If you do decide to do this for them remember that organising all the people will be largely down to you. If it's a formal set of pictures there can be a lot of people to gather togther, and what's going to happen when Auntie Maureen has gone missing or is gossiping with a friend and doesn't want to be drawn away?
Then there's the weather, what are you going to do if the wedding day is wet & windy, and if it's the months of May to August which we laughingly call summer? Do you have enough lighting for a group of 20+ inside a darkened church? Studio flash gear is available for hire quite cheap, but do you know how to use it, and who is going to help you set it all up? Even in daylight you're going to need a flash with you for fill.
Then after you come home with a camera full of shots, you have somewhere around two days of post processing work seperating the wheat from the chaff, and putting together a set of shots which tell the story of the day, which you feel happy with and you feel others will too.
What about printing and albums? Because you can end up with an administrative nightmare when you get 20+ orders for prints, have you thought about where you'll get them from, how long it will take, and what you will charge ? (chance to make some profit here).

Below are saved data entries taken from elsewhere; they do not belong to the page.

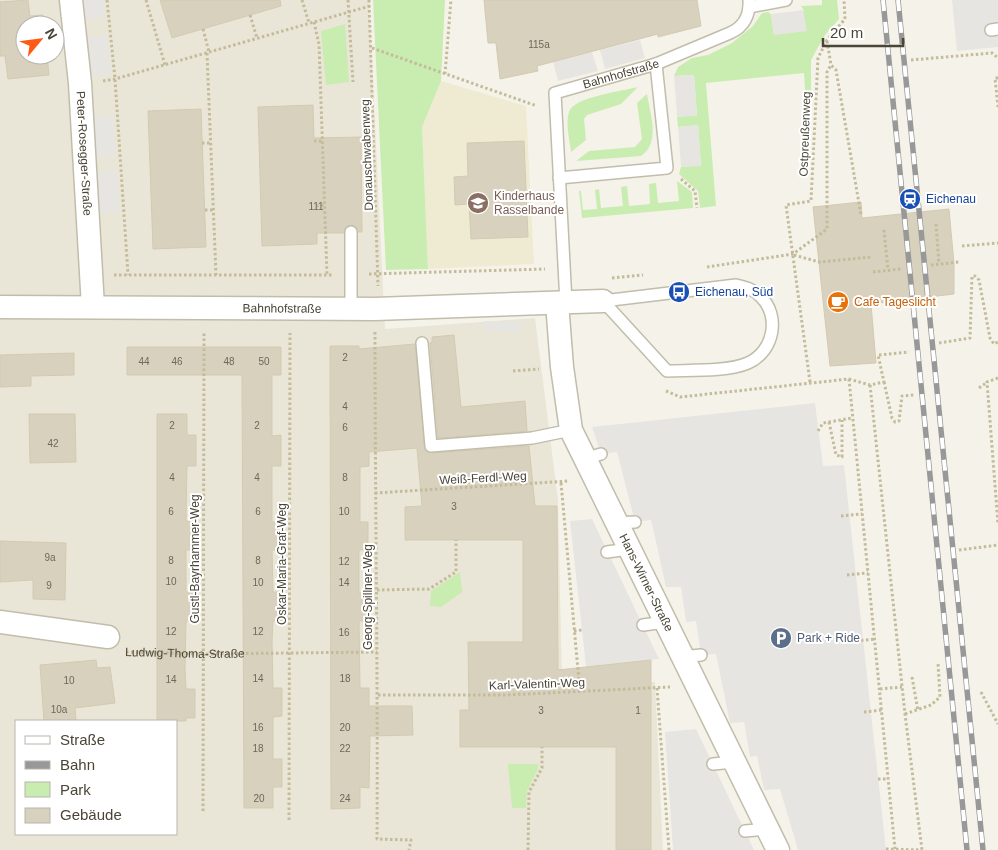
<svg xmlns="http://www.w3.org/2000/svg" width="998" height="850" viewBox="0 0 998 850" font-family="Arial,sans-serif">
  <style>
    .residential { fill: #eae6d7; fill-rule: evenodd }
    .education { fill: #efebd2 }
    .green { fill: #c9ecb0 }
    .parking { fill: #e7e5e1 }
    .building { fill: #d8d1be; stroke: #d3cab0 }
    .lines { fill: none; stroke-linecap: round; stroke-linejoin: round }
    .lane-casing { stroke: #c2bdab; stroke-width: 14 }
    .street-casing { stroke: #c2bdab; stroke-width: 25 }
    .path { stroke: #c4bb9b; stroke-width: 3; stroke-dasharray: 2.5 2.5; stroke-linecap: butt }
    .lane { stroke: #fff; stroke-width: 11 }
    .street { stroke: #fff; stroke-width: 22 }
    .rail-casing { stroke: #989898; stroke-width: 5.5 }
    .rail { stroke: #fff; stroke-width: 4; stroke-dasharray: 11; stroke-linecap: butt }
    .labels { text-anchor: middle; stroke-width: 4; stroke-linejoin: round; paint-order: stroke }
    .number-label { font-size: 10px; fill: #6e6859 }
    .street-label { font-size: 12px; fill: #4a4537; stroke: #fff }
    .education-label { font-size: 12px; fill: #785e54; stroke: #fff; text-anchor: start }
    .transit-label { font-size: 12px; fill: #164399; stroke: #fff; text-anchor: start }
    .food-label { font-size: 12px; fill: #c56008; stroke: #fff; text-anchor: start }
    .service-label { font-size: 12px; fill: #4e5e75; stroke: #fff; text-anchor: start }
  </style>
  <rect width="100%" height="100%" fill="#f5f3e9"/>
  <path class="residential" d="M 0,0 L 369,0 L 385,329 L 535,318 L 558,500 L 562,681 L 655,682 L 663,850 L 0,850 ZM 25,25 L 55,25 L 55,55 L 25,55 ZM 16,721 L 176,721 L 176,834 L 16,834 Z"/>
  <polygon class="education" points="441,81 526,106 534,264 428,269 422,127"/>
  <g class="green">
    <polygon points="373,0 445,0 441,81 422,127 428,269 386,270"/>
    <polygon points="822,0 837,0 839,19 825,35 811,60 811,135 808,135 804,73 706,83 716,206 700,208 698,191 679,174 681,167 701,165 698,125 678,127 677,117 697,115 694,75 674,76 678,67 692,58 708,55 732,43 753,26 762,13 768,12 771,14 774,35 804,11 801,6 822,5"/>
    <polygon points="345,24 349,82 326,85 321,31"/>
    <path d="M 638,87 L 621,104 L 587,115 L 584,119 L 586,140 L 571,152 C 570,141 565,123 569,112 C 573,97 623,91 638,87 Z"/>
    <path d="M 647,94 C 650,113 661,143 641,156 L 576,161 L 589,151 L 635,147 L 642,139 L 637,103 Z"/>
    <polygon points="677,181 692,192 693,208 582,218 579,191 581,191 583,210 597,209 595,190 599,189 601,208 623,206 621,187 627,186 629,206 650,204 649,184 656,183 658,203 679,201"/>
    <polygon points="460,572 462,592 441,607 430,606 431,591"/>
    <polygon points="508,764 538,764 538,769 527,791 526,808 512,808"/>
  </g>
  <g class="parking">
    <polygon points="84,0 103,0 105,17 86,19"/>
    <polygon points="952,0 998,0 998,47 957,51"/>
    <polygon points="803,10 807,31 774,35 771,14"/>
    <polygon points="107,35 111,75 92,77 88,36"/>
    <polygon points="640,40 645,58 605,69 600,50"/>
    <polygon points="592,52 598,71 558,81 553,62"/>
    <polygon points="694,75 697,116 677,117 674,76"/>
    <polygon points="113,116 116,155 97,157 94,118"/>
    <polygon points="698,125 701,166 681,167 678,127"/>
    <polygon points="117,171 119,211 100,212 98,172"/>
    <polygon points="484,321 522,322 522,331 484,331"/>
    <polygon points="815,403 823,466 844,465 886,850 798,850 780,789 764,790 757,756 750,757 744,722 730,723 716,654 701,655 696,621 686,622 681,587 666,587 651,520 635,522 617,452 601,454 592,427"/>
    <polygon points="592,519 659,659 586,667 570,521"/>
    <polygon points="696,729 754,850 673,850 665,732"/>
  </g>
  <g class="building">
    <polygon points="28,0 30,16 43,15 44,25 25,25 25,55 47,55 49,75 8,79 5,56 0,56 0,2"/>
    <polygon points="160,0 280,0 281,6 172,38"/>
    <polygon points="484,0 697,0 701,26 658,37 658,34 537,66 538,71 500,79 496,43 488,43"/>
    <polygon points="313,105 314,138 361,137 362,232 358,232 355,226 351,225 345,228 344,233 317,233 317,244 262,246 258,107"/>
    <polygon points="201,109 206,247 153,249 148,111"/>
    <polygon points="524,141 528,237 471,239 469,204 455,205 454,177 468,176 467,143"/>
    <polygon points="861,202 862,218 949,209 954,264 954,294 871,304 876,363 830,366 813,207"/>
    <polygon points="454,335 461,407 525,401 527,431 438,438 430,343 432,342 432,337"/>
    <polygon points="415,344 425,451 432,453 529,446 535,506 557,506 558,670 651,660 651,850 616,850 616,747 460,747 460,710 469,710 468,642 523,642 523,540 405,540 405,507 422,506 417,448 369,452 369,466 360,467 360,522 368,522 368,550 359,550 359,593 368,592 368,621 359,621 360,688 369,688 369,706 412,706 413,735 370,736 369,788 360,787 360,808 331,809 330,346 359,346 359,349"/>
    <polygon points="127,347 281,347 281,375 272,375 272,436 281,435 281,466 272,466 272,522 281,522 281,550 272,550 273,592 282,592 282,621 273,621 272,642 273,688 282,688 282,716 273,717 273,759 282,759 282,787 273,787 273,808 244,808 242,375 127,375"/>
    <polygon points="74,353 74,375 31,376 31,386 0,387 0,355"/>
    <polygon points="29,414 75,414 76,462 30,463"/>
    <polygon points="157,414 187,414 187,435 196,435 196,466 187,466 186,521 195,521 195,550 186,550 186,592 195,592 195,621 186,621 185,668 186,689 195,689 195,718 186,718 186,721 157,721"/>
    <polygon points="0,541 66,543 65,600 33,599 33,580 0,582"/>
    <polygon points="96,660 97,668 110,667 115,703 75,708 76,721 44,721 40,665"/>
  </g>
  <g class="lines">
    <g class="lane-casing">
      <g id="lane">
        <polyline points="749,7 786,0"/>
        <polyline points="991,30 998,29"/>
        <polyline points="559,178 667,168 656,64"/>
        <polyline points="351,232 351,309"/>
        <path d="M 736,285 C 745,287 753,289 760,296 C 781,315 774,352 748,363 C 727,372 690,370 667,371 L 603,301 Z"/>
        <path id="s2" d="M 566,303 L 555,93 L 656,64 L 730,33 C 744,27 750,15 749,0"/>
        <polyline points="422,343 431,446 532,438 571,430"/>
        <polyline points="584,459 601,454"/>
        <polyline points="616,523 635,522"/>
        <polyline points="607,552 629,549"/>
        <polyline points="643,625 665,622"/>
        <polyline points="682,657 701,655"/>
        <polyline points="713,764 734,762"/>
        <polyline points="745,831 767,829"/>
      </g>
    </g>
    <g class="street-casing">
      <g id="street">
        <path id="s3" d="M 71,0 L 80,83 L 93,307"/>
        <path id="s4" d="M 557,303 L 562,367 L 571,430 L 778,850"/>
        <path id="s5" d="M 0,307 L 375,309 L 603,301"/>
        <polyline points="0,622 108,637"/>
      </g>
    </g>
    <g class="path">
      <polyline points="107,0 115,79 128,275"/>
      <polyline points="146,0 165,65"/>
      <polyline points="302,0 309,23"/>
      <polyline points="348,0 353,82"/>
      <polyline points="369,0 378,286"/>
      <polyline points="250,15 257,38"/>
      <polyline points="314,22 319,44 327,275"/>
      <polyline points="203,29 209,52"/>
      <polyline points="827,41 831,65"/>
      <polyline points="372,48 537,106"/>
      <polyline points="207,53 216,275"/>
      <polyline points="911,60 992,53 998,58"/>
      <polyline points="445,74 451,0"/>
      <polyline points="998,78 995,78 998,107"/>
      <polyline points="103,81 115,79 370,6"/>
      <polyline points="314,141 322,141"/>
      <polyline points="202,143 210,143"/>
      <polyline points="681,179 695,191 697,208"/>
      <polyline points="316,206 324,205"/>
      <polyline points="205,210 214,210"/>
      <polyline points="936,224 939,264"/>
      <polyline points="884,230 888,270"/>
      <polyline points="962,246 998,243"/>
      <polyline points="794,255 819,262 872,257"/>
      <polyline points="931,265 959,262"/>
      <polyline points="707,267 793,254 827,229 827,72 831,65 836,70 861,215"/>
      <polyline points="873,272 901,269"/>
      <polyline points="369,274 545,269"/>
      <polyline points="114,275 333,275"/>
      <polyline points="612,278 643,275"/>
      <path d="M 375,332 C 375,501 378,670 377,839 L 411,840 L 409,850"/>
      <polyline points="939,343 970,338 972,276 975,276 979,280 990,338 994,344 998,342"/>
      <polyline points="513,371 539,369"/>
      <polyline points="998,378 987,382 998,524"/>
      <polyline points="849,379 895,849"/>
      <polyline points="810,382 786,205 811,201 818,58 827,40 845,19 844,0"/>
      <polyline points="884,382 892,418 895,422 899,421 902,396 914,395"/>
      <polyline points="870,385 905,714 922,850"/>
      <polyline points="979,388 986,383"/>
      <polyline points="666,391 680,397 849,379 870,385 884,382 878,355 909,352"/>
      <polyline points="829,422 836,455 842,457 842,420"/>
      <polyline points="818,431 823,423 852,418"/>
      <polyline points="561,483 580,692"/>
      <polyline points="375,493 569,481"/>
      <polyline points="841,516 862,514"/>
      <polyline points="959,550 998,545"/>
      <polyline points="847,575 868,573"/>
      <polyline points="377,590 429,589 456,572 456,540"/>
      <polyline points="574,631 582,630"/>
      <polyline points="856,641 875,639"/>
      <path id="s1" d="M 126,652 L 203,654 L 377,652"/>
      <polyline points="912,677 918,711"/>
      <polyline points="657,688 669,850"/>
      <polyline points="880,689 902,687"/>
      <polyline points="981,692 998,724"/>
      <polyline points="378,695 505,695 670,687"/>
      <polyline points="864,712 882,710"/>
      <polyline points="905,714 931,705 940,697 938,663"/>
      <polyline points="878,779 888,779"/>
      <polyline points="203,811 204,331"/>
      <polyline points="289,820 290,333"/>
      <polyline points="886,849 922,850"/>
      <polyline points="528,850 529,792 542,768 542,747"/>
    </g>
    <use href="#lane" class="lane"/>
    <use href="#street" class="street"/>
    <g class="rail-casing">
      <g id="rail">
        <polyline points="883,0 967,850"/>
        <polyline points="898,0 983,850"/>
      </g>
    </g>
    <use href="#rail" class="rail"/>
  </g>
  <defs>
    <g id="station-disc" transform="scale(1.125)"><circle r="9.5" fill="#1a4fb4" stroke="#fff"/><path d="M-3-6H3Q5-6 5-4V2Q5 4 3 4L4.5 6H3L1.5 4h-3L-3 6H-4.5L-3 4Q-5 4-5 2V-4Q-5-6-3-6ZM-3.5-4v3h7v-3ZM-3.5 1v1.5H-2V1ZM2 1v1.5H3.5V1Z" fill="#fff"/></g>
    <g id="school-disc" transform="scale(1.125)"><circle r="9.5" fill="#8d6e63" stroke="#fff"/><path d="M0-5L7-2L0 1L-7-2ZM-4 1L0 2.5L4 1V4Q0 6-4 4Z" fill="#fff"/></g>
    <g id="bus-disc" transform="scale(1.125)"><circle r="9.5" fill="#1a4fb4" stroke="#fff"/><path d="M-5-6H5V4H4V6H2V4H-2V6H-4V4H-5ZM-3.5-4V0h7V-4ZM-3.5 1.2v1.5H-2V1.2ZM2 1.2v1.5H3.5V1.2Z" fill="#fff"/></g>
    <g id="cafe-disc" transform="scale(1.125)"><circle r="9.5" fill="#e8710a" stroke="#fff"/><path d="M-5.5-4.5H6V0H3Q3 3.5 0 3.5H-2.5Q-5.5 3.5-5.5 0ZM3-3.2v2h1.7v-2ZM-6 4.5H4V6H-6Z" fill="#fff"/></g>
    <g id="parking-disc" transform="scale(1.125)"><circle r="9.5" fill="#5c6f8a" stroke="#fff"/><path d="M-3.5-5.5H1a3.5 3.5 0 0 1 0 7H-1V5.5H-3.5ZM-1-3.4V-.6H.8a1.4 1.4 0 0 0 0-2.8Z" fill="#fff"/></g>
  </defs>
  <g fill-rule="evenodd">
    <use href="#station-disc" x="910" y="199"/>
    <use href="#school-disc" x="478" y="203"/>
    <use href="#bus-disc" x="679" y="292"/>
    <use href="#cafe-disc" x="838" y="302"/>
    <use href="#parking-disc" x="781" y="638"/>
  </g>
  <g class="labels">
    <g class="number-label">
      <text x="539" y="48">115a</text>
      <text x="316" y="210">111</text>
      <text x="345" y="361">2</text>
      <text x="144" y="365">44</text>
      <text x="177" y="365">46</text>
      <text x="229" y="365">48</text>
      <text x="264" y="365">50</text>
      <text x="345" y="410">4</text>
      <text x="172" y="429">2</text>
      <text x="257" y="429">2</text>
      <text x="345" y="431">6</text>
      <text x="53" y="447">42</text>
      <text x="172" y="481">4</text>
      <text x="257" y="481">4</text>
      <text x="345" y="481">8</text>
      <text x="454" y="510">3</text>
      <text x="171" y="515">6</text>
      <text x="258" y="515">6</text>
      <text x="344" y="515">10</text>
      <text x="50" y="561">9a</text>
      <text x="171" y="564">8</text>
      <text x="258" y="564">8</text>
      <text x="344" y="565">12</text>
      <text x="171" y="585">10</text>
      <text x="258" y="586">10</text>
      <text x="344" y="586">14</text>
      <text x="49" y="589">9</text>
      <text x="171" y="635">12</text>
      <text x="258" y="635">12</text>
      <text x="344" y="636">16</text>
      <text x="258" y="682">14</text>
      <text x="345" y="682">18</text>
      <text x="171" y="683">14</text>
      <text x="69" y="684">10</text>
      <text x="59" y="713">10a</text>
      <text x="541" y="714">3</text>
      <text x="638" y="714">1</text>
      <text x="258" y="731">16</text>
      <text x="345" y="731">20</text>
      <text x="258" y="752">18</text>
      <text x="345" y="752">22</text>
      <text x="259" y="802">20</text>
      <text x="345" y="802">24</text>
    </g>
    <g class="street-label">
      <text dy="4" stroke="none"><textPath href="#s2" startOffset="279">Bahnhofstraße</textPath></text>
      <text transform="translate(805 134) rotate(-88)" y="4">Ostpreußenweg</text>
      <text dy="4" stroke="none"><textPath href="#s3" startOffset="154">Peter-Rosegger-Straße</textPath></text>
      <text transform="translate(367 155) rotate(-92)" y="4">Donauschwabenweg</text>
      <text dy="4" stroke="none"><textPath href="#s5" startOffset="282">Bahnhofstraße</textPath></text>
      <text transform="translate(483 478) rotate(-3)" y="4">Weiß-Ferdl-Weg</text>
      <text transform="translate(195 559) rotate(-90)" y="4">Gustl-Bayrhammer-Weg</text>
      <text transform="translate(282 564) rotate(-90)" y="4">Oskar-Maria-Graf-Weg</text>
      <text dy="4" stroke="none"><textPath href="#s4" startOffset="298">Hans-Wirner-Straße</textPath></text>
      <text transform="translate(368 597) rotate(-90)" y="4">Georg-Spillner-Weg</text>
      <text dy="4" stroke="none"><textPath href="#s1" startOffset="59">Ludwig-Thoma-Straße</textPath></text>
      <text transform="translate(537 684) rotate(-2)" y="4">Karl-Valentin-Weg</text>
    </g>
    <g class="education-label">
      <text x="494" y="200">Kinderhaus<tspan x="494" dy="14">Rasselbande</tspan></text>
    </g>
    <g class="transit-label">
      <text x="926" y="203">Eichenau</text>
      <text x="695" y="296">Eichenau, Süd</text>
    </g>
    <g class="food-label">
      <text x="854" y="306">Cafe Tageslicht</text>
    </g>
    <g class="service-label">
      <text x="797" y="642">Park + Ride</text>
    </g>
  </g>
  <rect x="15" y="720" width="162" height="115" fill="#ffffff" stroke="#b7b5af"/>
  <rect x="25" y="736" width="25" height="8" fill="#ffffff" stroke="#b7b5af"/>
  <text x="60" y="745" font-size="15" fill="#4a4537">Straße</text>
  <rect x="25" y="761" width="25" height="8" fill="#989898" stroke="#b7b5af"/>
  <text x="60" y="770" font-size="15" fill="#4a4537">Bahn</text>
  <rect x="25" y="782" width="25" height="15" fill="#c9ecb0" stroke="#b7b5af"/>
  <text x="60" y="795" font-size="15" fill="#4a4537">Park</text>
  <rect x="25" y="808" width="25" height="15" fill="#d8d1be" stroke="#b7b5af"/>
  <text x="60" y="820" font-size="15" fill="#4a4537">Gebäude</text>
  <g transform="translate(40 40) rotate(61)"><circle r="24" fill="#ffffff" stroke="#b7b5af"/>
  <path d="M0-4L9 19L0 12L-9 19Z" fill="#ff5916"/>
  <text y="-8" font-size="14" font-weight="bold" text-anchor="middle" fill="#4a4537">N</text>
  </g>
  <path d="M823 38v8h80v-8" fill="none" stroke="#4a4537" stroke-width="2.5"/>
  <text x="830" y="38" font-size="15" fill="#4a4537" stroke="#ffffff" stroke-width="4" paint-order="stroke">20 m</text>
</svg>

The happy couple are going to want an album with all their pics in, have you mounted prints before? Do you know where to get the albums and how much they will cost?
The lenses which you have at the moment are the basic kits ones nothing wrong with that, but you would get far better results from upgrading the standard zoom to something like a Sigma 17 - 70mm or an 18 - 50mm f/2.8. None of the lenses you mention are very fast, and on a crop sensor, it will be difficult to develop a good bokeh (background blur). It would take a minimum of f/2.8 so you will also need a faster lens, and Canon have a nice cheap option for you, the 50mm f/1.8 which you can buy brand new for just £80
But when I think about it, I have to agree with Norman, I think it's a terrible impositon by people who probably have no concept of whats involved. I wouldn't do it for less that £1000 probably an average cost, but there's good reason why it costs that much - the amount of work involved to do it properly.